**** BRANO ESTRATTO ****

Natura magistra vitae

Riflessioni del Gran Maestro Emerito della Gran Loggia d'Italia, Prof. Antonio Binni

di Antonio Binni

 

Per secoli, gli umani hanno appreso dal mondo naturale lezioni e ammaestramenti fondamentali, specie di tipo sociale e morale: verità nascoste divenute così evidenti perché “è più valida la testimonianza della natura che gli argomenti dei dotti” (così il Vescovo di Milano Ambrogio nell’opera dedicata al commento dei sei giorni della creazione dal titolo Esamerone, Sesto giorno IX, 2, Roma, Città Nuova 2002, pag. 259).

Che la natura costituisca il tramite abituale della conoscenza è, del resto, un fatto generalmente riconosciuto e ammesso. Se è vero, come è vero, che anche Bernardo da Chiaravalle – lui pure Santo come Ambrogio – ha lasciato scritto che “Troverai più nelle selve che nei libri. Gli alberi e le rocce ti insegneranno le cose che nessun maestro ti dirà”. Trattasi, innanzi tutto, della acquisita conoscenza del Creatore attraverso appunto la mediazione della realtà finita che tutto circonda. Il finito viene, infatti, impiegato per rappresentare l’infinito. Ciò che è materiale diviene rinvio all’immateriale perché si riconosce che il creato è scritto dal dito di Dio, l’Informale che forma ogni forma.

L’Assoluto ha infatti bisogno del relativo per manifestarsi, come il relativo ha bisogno dell’Assoluto di cui è immagine per potere esistere. È questo un pensare sacro perché l’essere umano nella realtà fattuale coglie la piena – e prima – manifestazione del Divino che, nel mondo, si fa figura, terrore e dolcezza insieme, sostanza vivente che mai nega alla creatura l’incontro e la parola. Una parola che è essenzialmente – e soprattutto – ammaestramento di vita.

Dal cammino del Sole, l’umano ha appreso che il trionfo della luce è preparato dal trionfo della oscurità. Sempre scrutando l’astro, che non conosce sosta nel suo apparente percorso, ha ravvisato in quel viaggio un modello, un paradigma di vita, che non permette l’arresto, pena la palude dell’esistenza e del pensiero. Seguendo parimenti il procedere del Sole, l’Uomo, da attento indagatore, ha compreso il senso del suo cammino: dal buio alla luce; dalla ignoranza alla conoscenza. Scrutinando gli elementi, ha scoperto altresì che la morte dell’aria è la vita del fuoco. Ha così definitivamente appreso che la morte è nella vita. La morte del seme gli è apparsa come un autentico miracolo nella stupefacente moltiplicazione della spiga nata nel campo. Gli è stato così allora evidente che la morte può essere fonte di rinascita. Pure per l’essere umano. Se non certezza, quanto meno, speranza.

****

▶ [ELENCO DEI COMPITI]:
a) Perché, secondo il brano estratto, ciò che è materiale diventa rinvio all'immateriale? Spiegalo in una, due o tre frasi.
b) Che cosa ha scoperto l'umano scrutando gli elementi, secondo il brano estratto?
c) Ricopia fedelmente il passo del brano estratto che comincia con "Dal cammino del" e prosegue fino a "quanto meno, speranza.".

**** VOCI NON ELABORATE ****

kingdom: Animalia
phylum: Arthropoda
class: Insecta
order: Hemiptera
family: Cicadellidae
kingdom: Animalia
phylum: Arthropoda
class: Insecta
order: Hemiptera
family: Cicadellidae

****
**** VOCI NON ELABORATE ****

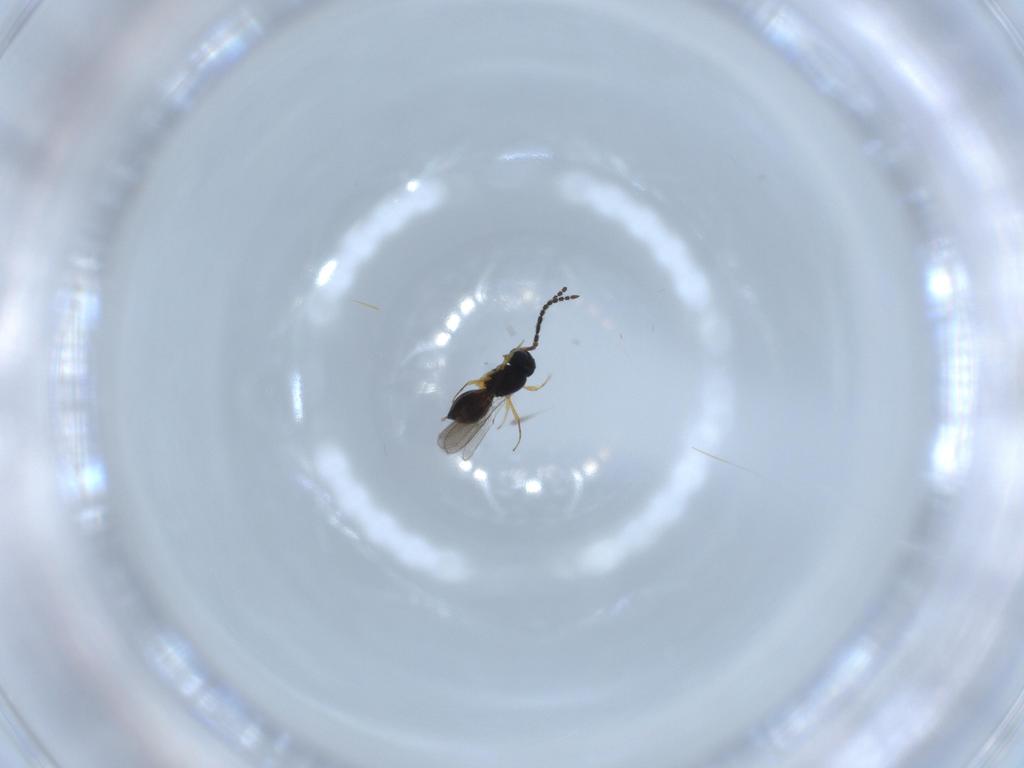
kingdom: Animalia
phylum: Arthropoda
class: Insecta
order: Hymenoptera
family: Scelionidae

****

▶ [RISPOSTE FINALI]:
a) Perché si riconosce che il creato è scritto dal dito di Dio, l'Informale che forma ogni forma. Per questo il finito viene impiegato per rappresentare l'infinito.

b) Che la morte dell'aria è la vita del fuoco.

c)
Dal cammino del Sole, l’umano ha appreso che il trionfo della luce è preparato dal trionfo della oscurità. Sempre scrutando l’astro, che non conosce sosta nel suo apparente percorso, ha ravvisato in quel viaggio un modello, un paradigma di vita, che non permette l’arresto, pena la palude dell’esistenza e del pensiero. Seguendo parimenti il procedere del Sole, l’Uomo, da attento indagatore, ha compreso il senso del suo cammino: dal buio alla luce; dalla ignoranza alla conoscenza. Scrutinando gli elementi, ha scoperto altresì che la morte dell’aria è la vita del fuoco. Ha così definitivamente appreso che la morte è nella vita. La morte del seme gli è apparsa come un autentico miracolo nella stupefacente moltiplicazione della spiga nata nel campo. Gli è stato così allora evidente che la morte può essere fonte di rinascita. Pure per l’essere umano. Se non certezza, quanto meno, speranza.